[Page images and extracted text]
= Beginning of Section =

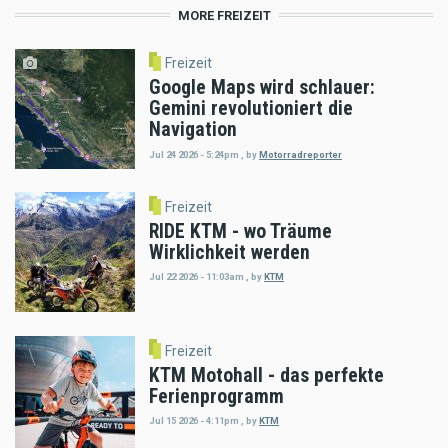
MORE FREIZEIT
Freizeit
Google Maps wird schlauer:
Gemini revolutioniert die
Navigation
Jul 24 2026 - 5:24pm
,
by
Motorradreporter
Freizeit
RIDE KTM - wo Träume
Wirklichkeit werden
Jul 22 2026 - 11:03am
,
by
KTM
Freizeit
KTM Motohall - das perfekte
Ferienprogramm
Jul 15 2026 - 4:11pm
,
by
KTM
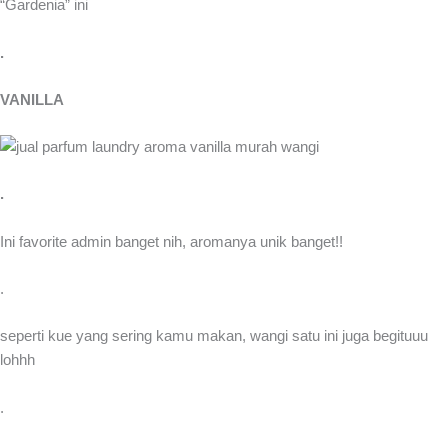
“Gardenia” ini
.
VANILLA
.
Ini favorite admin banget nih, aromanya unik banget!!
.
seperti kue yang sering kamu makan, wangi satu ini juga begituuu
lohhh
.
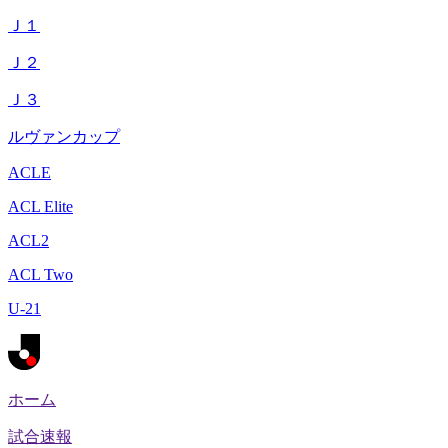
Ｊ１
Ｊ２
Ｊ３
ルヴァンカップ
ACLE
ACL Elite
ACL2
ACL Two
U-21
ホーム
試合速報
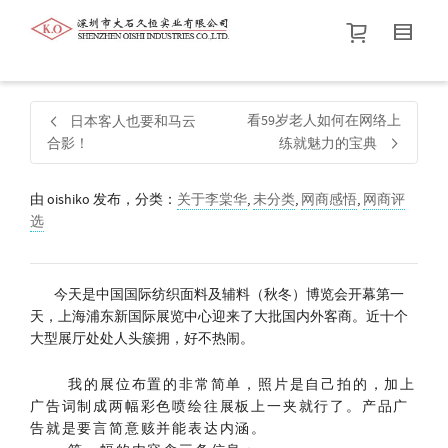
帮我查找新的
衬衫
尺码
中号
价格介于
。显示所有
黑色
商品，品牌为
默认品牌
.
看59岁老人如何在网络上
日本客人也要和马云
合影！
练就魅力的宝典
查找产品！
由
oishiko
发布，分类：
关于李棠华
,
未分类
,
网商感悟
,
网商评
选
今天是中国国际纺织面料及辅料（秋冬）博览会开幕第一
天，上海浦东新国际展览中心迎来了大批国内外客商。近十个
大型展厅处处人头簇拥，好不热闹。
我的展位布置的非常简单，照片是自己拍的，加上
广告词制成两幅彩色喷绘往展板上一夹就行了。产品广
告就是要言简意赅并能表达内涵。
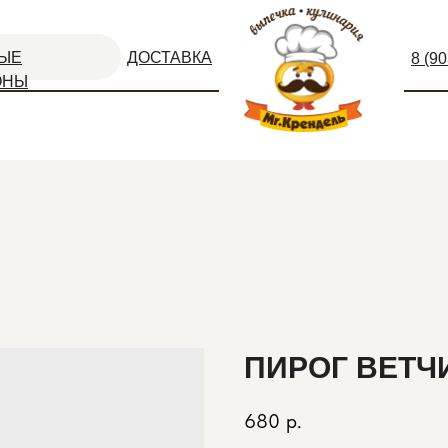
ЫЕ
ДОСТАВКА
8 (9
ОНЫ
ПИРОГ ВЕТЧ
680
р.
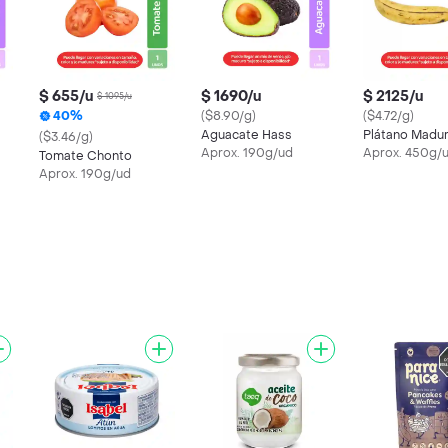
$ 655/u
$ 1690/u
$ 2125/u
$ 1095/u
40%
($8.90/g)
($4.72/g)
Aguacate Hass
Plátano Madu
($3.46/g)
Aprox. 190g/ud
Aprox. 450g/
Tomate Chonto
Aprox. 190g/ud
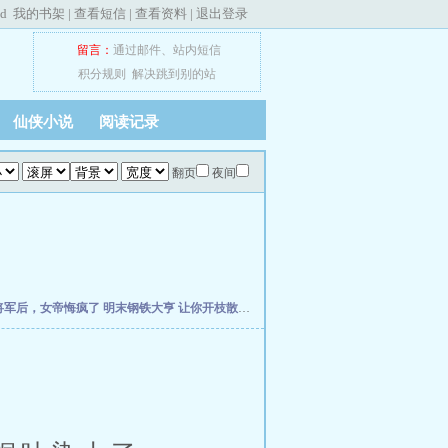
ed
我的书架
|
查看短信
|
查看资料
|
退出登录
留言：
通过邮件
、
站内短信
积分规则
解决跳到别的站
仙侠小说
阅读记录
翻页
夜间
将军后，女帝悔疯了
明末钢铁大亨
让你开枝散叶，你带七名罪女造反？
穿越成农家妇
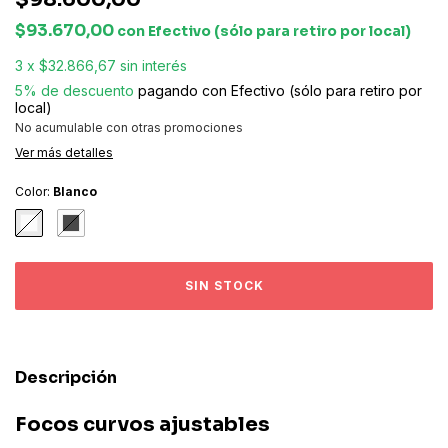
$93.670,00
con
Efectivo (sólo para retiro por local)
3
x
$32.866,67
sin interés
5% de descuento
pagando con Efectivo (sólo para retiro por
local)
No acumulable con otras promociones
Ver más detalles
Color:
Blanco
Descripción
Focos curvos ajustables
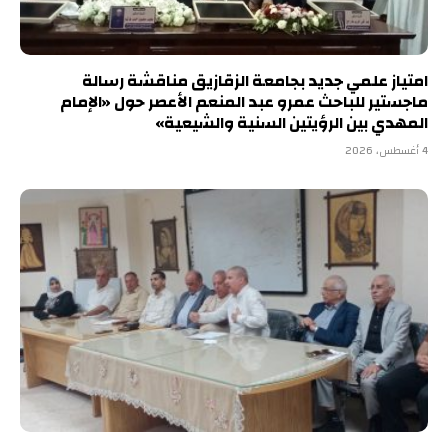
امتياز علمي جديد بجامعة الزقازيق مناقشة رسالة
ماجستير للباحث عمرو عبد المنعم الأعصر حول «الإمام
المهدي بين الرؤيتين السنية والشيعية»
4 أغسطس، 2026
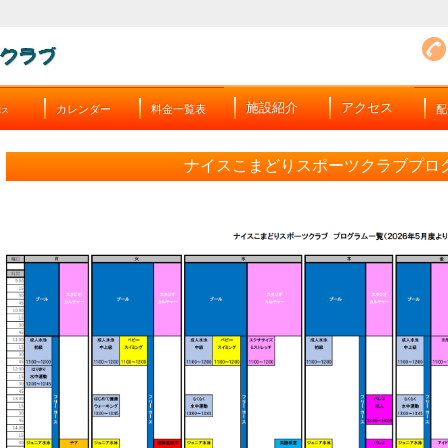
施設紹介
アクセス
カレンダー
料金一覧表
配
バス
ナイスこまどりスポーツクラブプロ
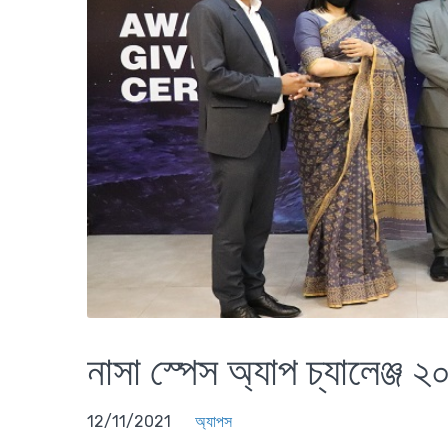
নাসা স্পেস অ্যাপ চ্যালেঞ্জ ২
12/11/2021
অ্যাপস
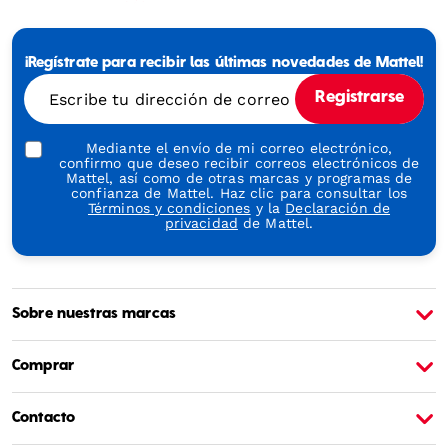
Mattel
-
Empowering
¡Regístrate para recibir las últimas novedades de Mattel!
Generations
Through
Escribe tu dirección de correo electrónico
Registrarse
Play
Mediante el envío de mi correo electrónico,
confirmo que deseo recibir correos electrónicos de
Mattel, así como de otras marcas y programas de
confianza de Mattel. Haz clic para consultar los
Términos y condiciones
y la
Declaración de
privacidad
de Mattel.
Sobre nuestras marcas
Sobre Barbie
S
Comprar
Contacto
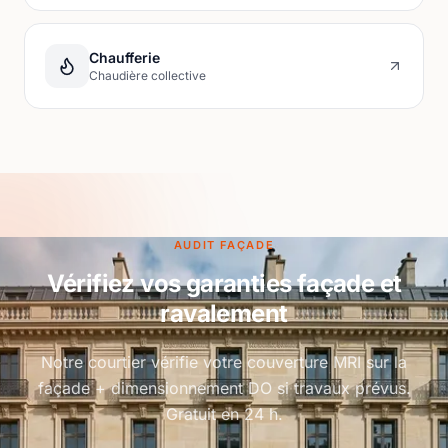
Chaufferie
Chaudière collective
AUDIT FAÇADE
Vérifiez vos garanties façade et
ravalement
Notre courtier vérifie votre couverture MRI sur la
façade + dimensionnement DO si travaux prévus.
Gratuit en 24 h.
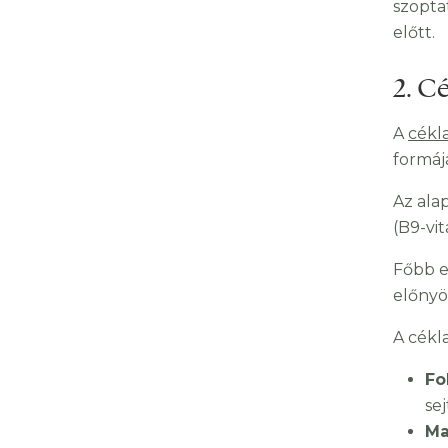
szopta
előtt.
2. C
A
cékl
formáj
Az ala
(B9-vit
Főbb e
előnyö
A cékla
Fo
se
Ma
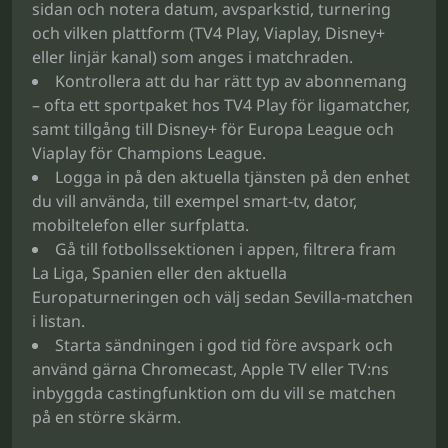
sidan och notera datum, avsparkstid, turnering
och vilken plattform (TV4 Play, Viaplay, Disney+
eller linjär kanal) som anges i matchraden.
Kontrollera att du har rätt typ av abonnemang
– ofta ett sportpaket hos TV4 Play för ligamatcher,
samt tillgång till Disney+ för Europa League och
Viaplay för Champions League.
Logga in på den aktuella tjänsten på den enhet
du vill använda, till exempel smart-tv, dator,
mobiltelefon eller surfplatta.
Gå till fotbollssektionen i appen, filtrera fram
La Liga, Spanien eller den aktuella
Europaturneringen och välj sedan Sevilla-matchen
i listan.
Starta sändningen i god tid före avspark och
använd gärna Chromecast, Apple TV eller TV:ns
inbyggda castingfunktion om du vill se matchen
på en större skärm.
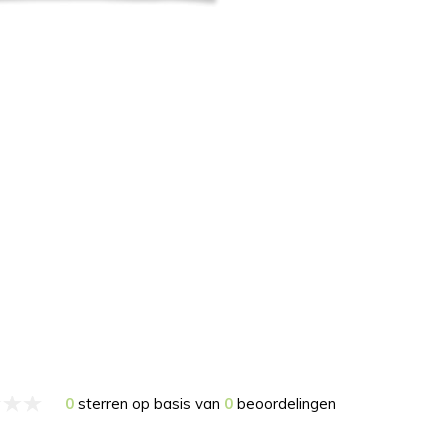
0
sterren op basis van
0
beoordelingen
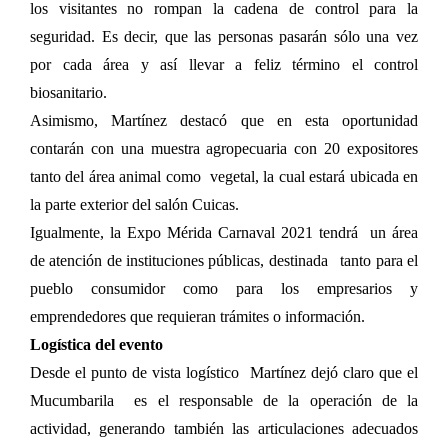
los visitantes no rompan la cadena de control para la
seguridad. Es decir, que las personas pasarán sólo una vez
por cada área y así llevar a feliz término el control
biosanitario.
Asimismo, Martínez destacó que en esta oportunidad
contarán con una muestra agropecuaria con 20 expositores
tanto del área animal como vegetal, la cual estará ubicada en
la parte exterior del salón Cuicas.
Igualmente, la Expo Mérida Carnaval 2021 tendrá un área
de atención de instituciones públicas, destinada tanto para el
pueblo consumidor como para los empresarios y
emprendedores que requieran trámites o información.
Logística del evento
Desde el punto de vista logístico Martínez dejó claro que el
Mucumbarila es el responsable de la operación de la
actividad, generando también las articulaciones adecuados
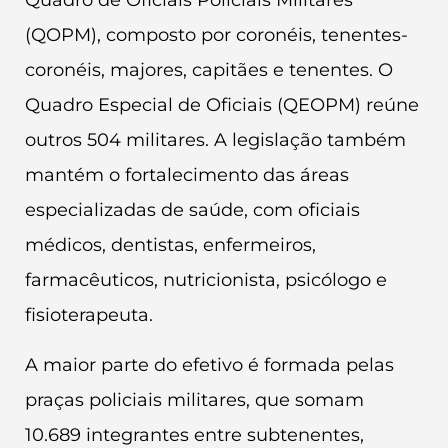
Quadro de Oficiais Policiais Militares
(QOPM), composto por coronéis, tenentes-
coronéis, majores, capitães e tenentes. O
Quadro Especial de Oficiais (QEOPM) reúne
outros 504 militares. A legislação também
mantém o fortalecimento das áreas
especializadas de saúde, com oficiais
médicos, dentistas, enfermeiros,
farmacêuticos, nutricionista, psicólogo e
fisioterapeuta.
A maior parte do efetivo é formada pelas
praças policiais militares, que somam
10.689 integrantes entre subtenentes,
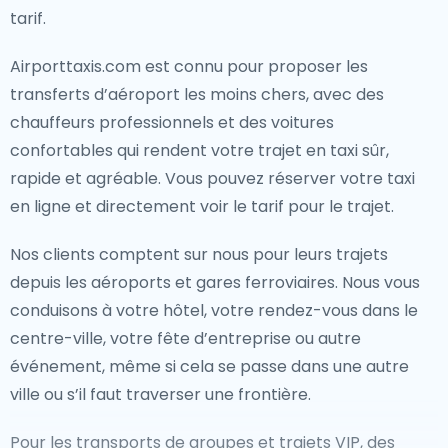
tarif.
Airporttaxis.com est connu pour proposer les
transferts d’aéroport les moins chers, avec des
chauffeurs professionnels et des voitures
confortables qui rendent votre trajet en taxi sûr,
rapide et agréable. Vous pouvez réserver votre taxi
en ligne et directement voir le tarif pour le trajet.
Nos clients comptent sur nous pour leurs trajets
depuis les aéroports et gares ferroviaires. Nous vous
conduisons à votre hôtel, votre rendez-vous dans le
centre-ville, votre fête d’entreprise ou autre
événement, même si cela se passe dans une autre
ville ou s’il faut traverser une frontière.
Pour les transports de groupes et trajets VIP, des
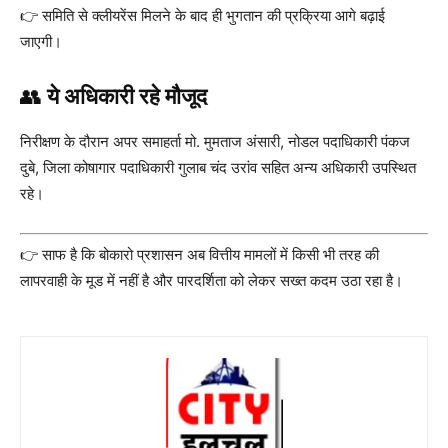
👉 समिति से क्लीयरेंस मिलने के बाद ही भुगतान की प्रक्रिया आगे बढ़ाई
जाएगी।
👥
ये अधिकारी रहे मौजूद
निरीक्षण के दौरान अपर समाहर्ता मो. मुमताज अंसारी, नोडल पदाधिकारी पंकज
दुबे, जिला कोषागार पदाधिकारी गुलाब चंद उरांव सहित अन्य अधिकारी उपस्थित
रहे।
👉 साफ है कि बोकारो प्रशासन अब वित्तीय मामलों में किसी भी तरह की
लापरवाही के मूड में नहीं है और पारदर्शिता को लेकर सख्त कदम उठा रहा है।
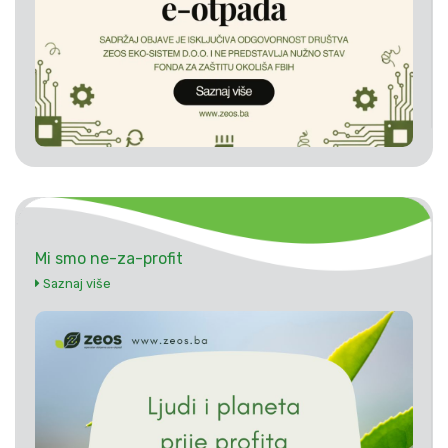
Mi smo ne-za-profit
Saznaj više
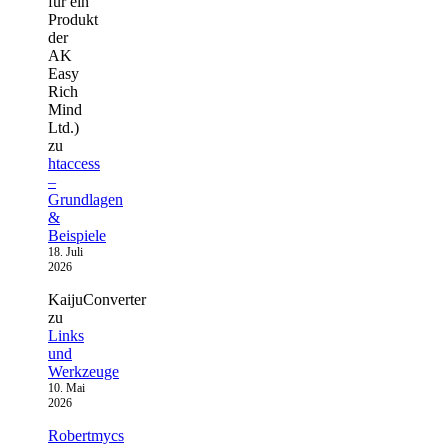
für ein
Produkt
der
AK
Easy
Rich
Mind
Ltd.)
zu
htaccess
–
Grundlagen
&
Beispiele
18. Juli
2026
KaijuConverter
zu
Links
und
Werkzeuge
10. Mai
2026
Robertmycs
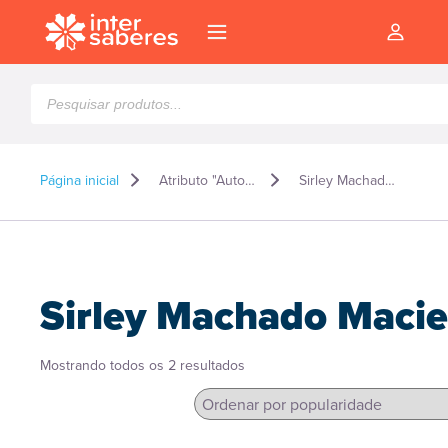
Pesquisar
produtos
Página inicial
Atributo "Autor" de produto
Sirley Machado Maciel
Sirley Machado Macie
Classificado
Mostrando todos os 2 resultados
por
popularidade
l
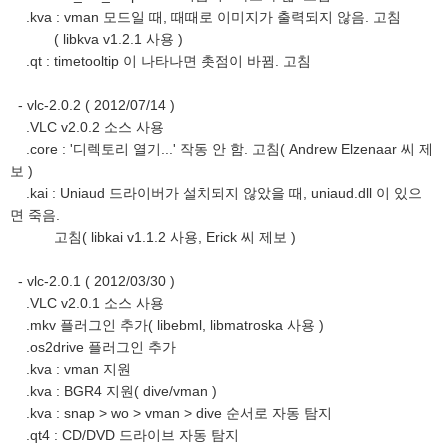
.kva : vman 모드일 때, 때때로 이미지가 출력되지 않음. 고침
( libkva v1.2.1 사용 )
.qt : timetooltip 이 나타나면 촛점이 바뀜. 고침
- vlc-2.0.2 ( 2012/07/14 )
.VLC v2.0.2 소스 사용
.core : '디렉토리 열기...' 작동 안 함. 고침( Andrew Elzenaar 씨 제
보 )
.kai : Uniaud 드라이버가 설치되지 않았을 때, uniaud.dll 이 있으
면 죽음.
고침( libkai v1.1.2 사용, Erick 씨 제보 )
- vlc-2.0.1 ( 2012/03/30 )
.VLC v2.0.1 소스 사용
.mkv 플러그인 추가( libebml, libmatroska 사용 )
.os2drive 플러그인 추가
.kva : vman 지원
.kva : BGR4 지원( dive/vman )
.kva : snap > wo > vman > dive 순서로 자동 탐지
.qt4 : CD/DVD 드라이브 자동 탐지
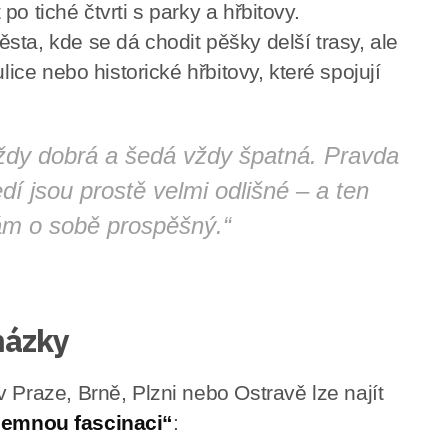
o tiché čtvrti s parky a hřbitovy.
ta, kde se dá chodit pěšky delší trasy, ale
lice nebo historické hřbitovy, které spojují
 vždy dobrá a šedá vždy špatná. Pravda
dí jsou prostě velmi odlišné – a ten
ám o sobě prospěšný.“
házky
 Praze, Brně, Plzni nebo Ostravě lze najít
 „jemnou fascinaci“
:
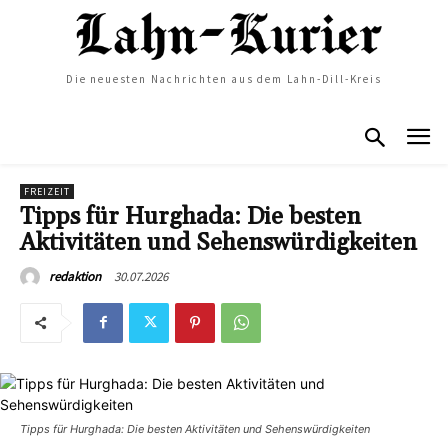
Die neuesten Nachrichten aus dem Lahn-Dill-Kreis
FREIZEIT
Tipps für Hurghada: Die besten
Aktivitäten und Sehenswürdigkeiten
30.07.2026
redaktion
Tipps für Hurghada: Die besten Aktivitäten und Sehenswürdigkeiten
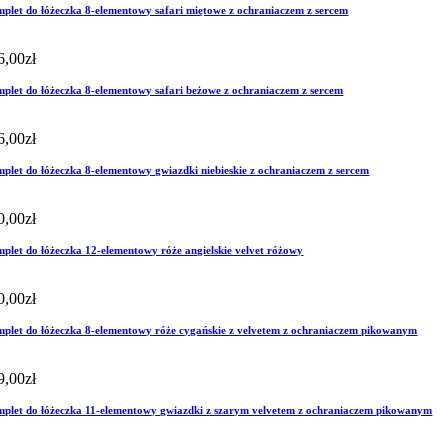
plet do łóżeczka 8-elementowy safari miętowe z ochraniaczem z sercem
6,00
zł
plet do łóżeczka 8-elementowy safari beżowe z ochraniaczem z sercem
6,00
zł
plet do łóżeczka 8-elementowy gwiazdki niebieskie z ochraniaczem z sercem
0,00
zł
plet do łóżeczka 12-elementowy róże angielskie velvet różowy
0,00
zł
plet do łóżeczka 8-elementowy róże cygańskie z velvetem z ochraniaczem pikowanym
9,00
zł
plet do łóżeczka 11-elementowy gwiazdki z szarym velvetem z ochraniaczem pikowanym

= End of Section =

Please copy out from the data above, without any picture, exactly the lines running from the one that holds "AUDIT FAÇADE" through the one that holds "sidan och notera", and nothing beyond them.

= ANSWER TO THIS TASK =
AUDIT FAÇADE
Vérifiez vos garanties façade et
ravalement
Notre courtier vérifie votre couverture MRI sur la
façade + dimensionnement DO si travaux prévus.
Gratuit en 24 h.
szopta
előtt.
2. C
A
cékl
formáj
Az ala
(B9-vit
Főbb e
előnyö
A cékla
Fo
se
Ma
sidan och notera datum, avsparkstid, turnering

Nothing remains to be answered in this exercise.